## The task
Pictures stay out, but every line of the data is copied exactly.
Available data Block Start
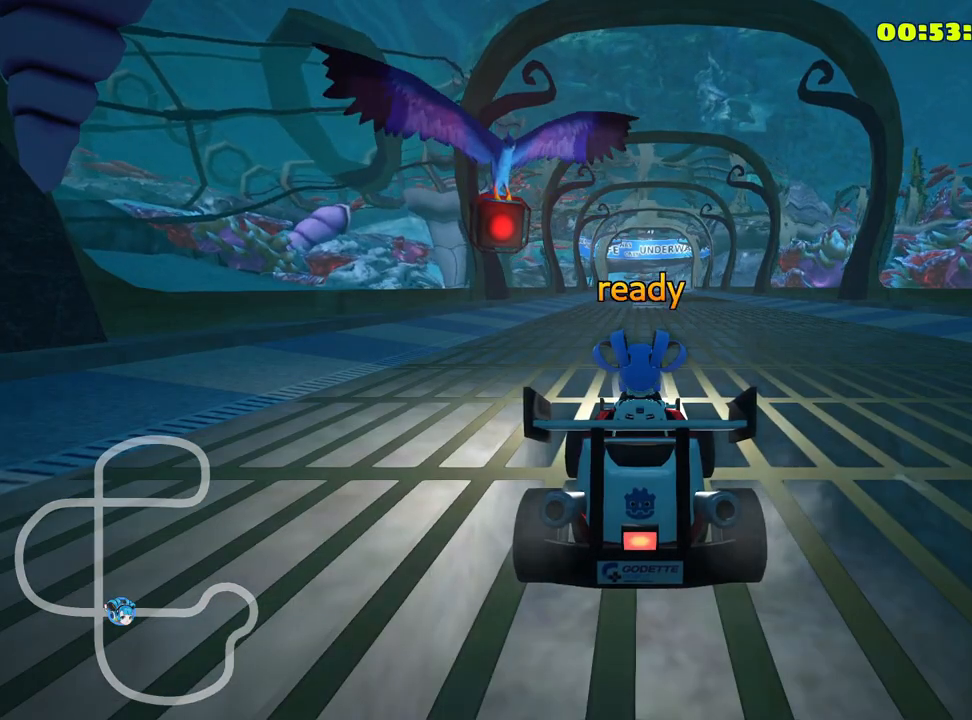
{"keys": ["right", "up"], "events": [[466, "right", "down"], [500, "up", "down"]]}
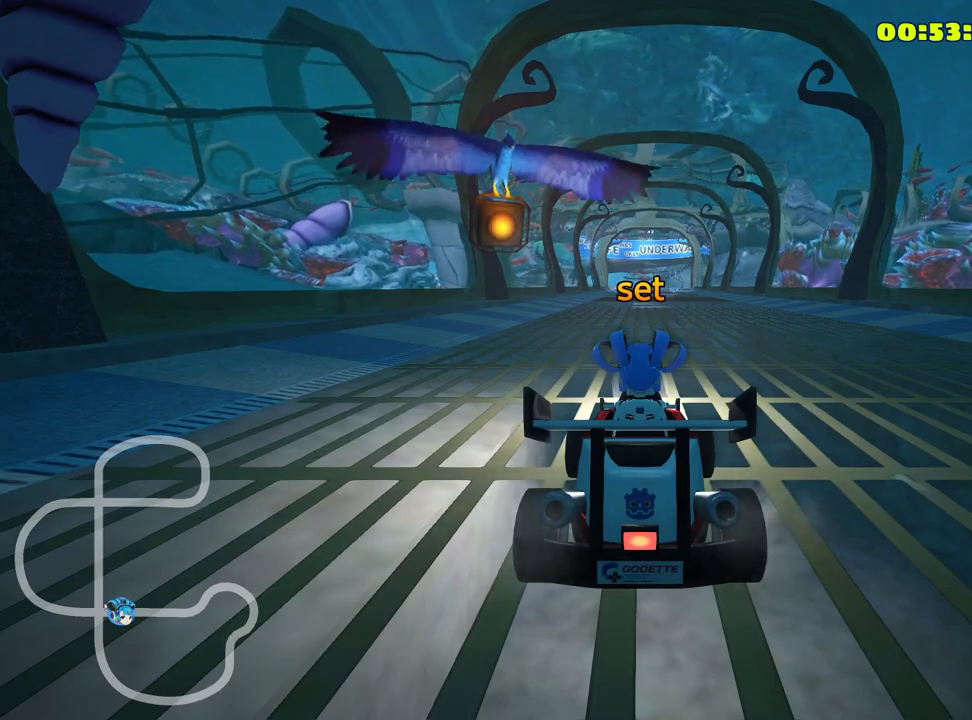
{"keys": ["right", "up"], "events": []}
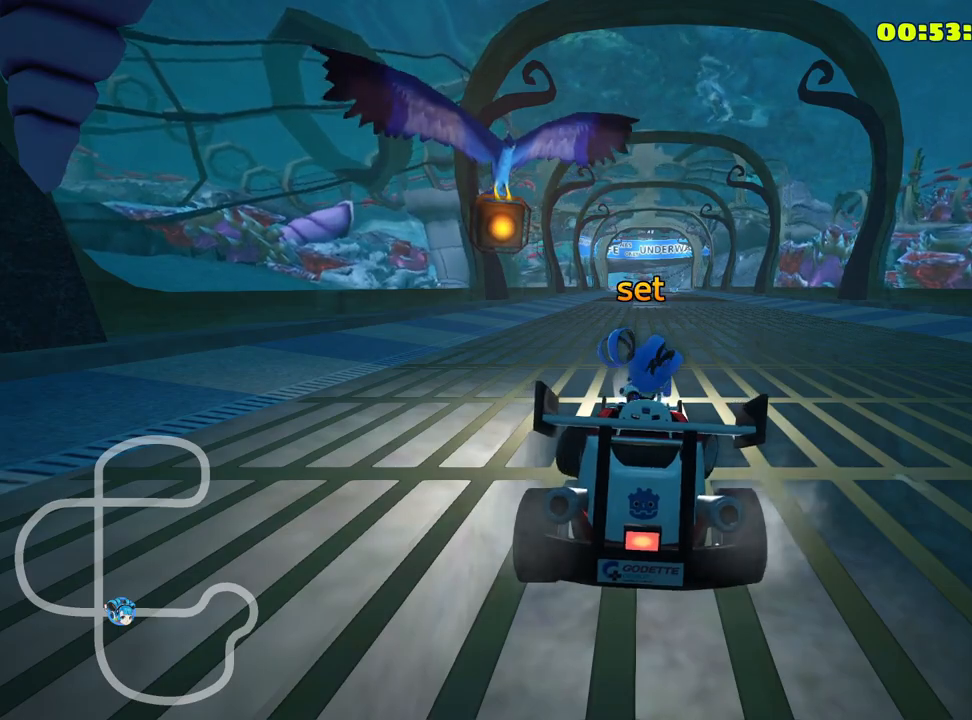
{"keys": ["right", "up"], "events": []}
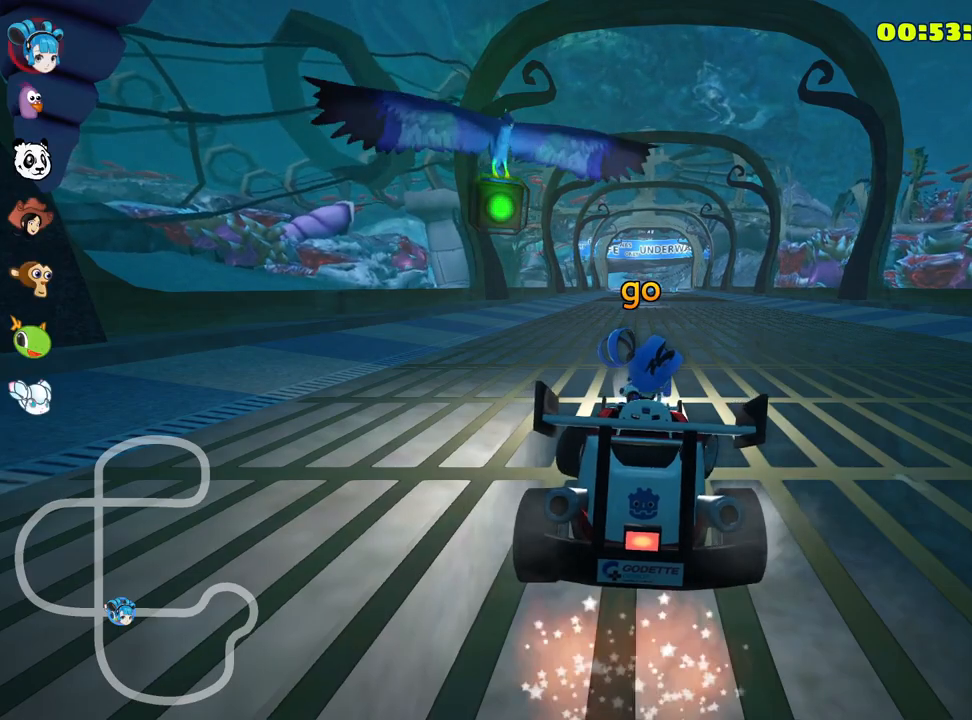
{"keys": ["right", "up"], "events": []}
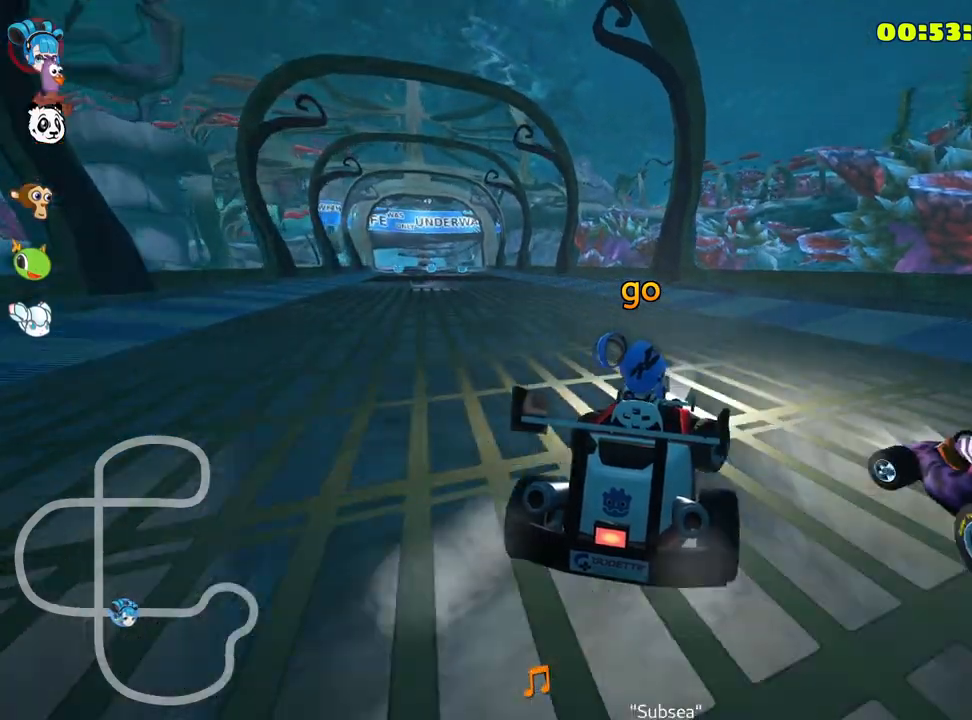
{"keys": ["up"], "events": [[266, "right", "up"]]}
Available data Block End
## Exercise result
{"keys": ["right", "up"], "events": [[466, "right", "down"], [500, "up", "down"]]}
{"keys": ["right", "up"], "events": []}
{"keys": ["right", "up"], "events": []}
{"keys": ["right", "up"], "events": []}
{"keys": ["up"], "events": [[266, "right", "up"]]}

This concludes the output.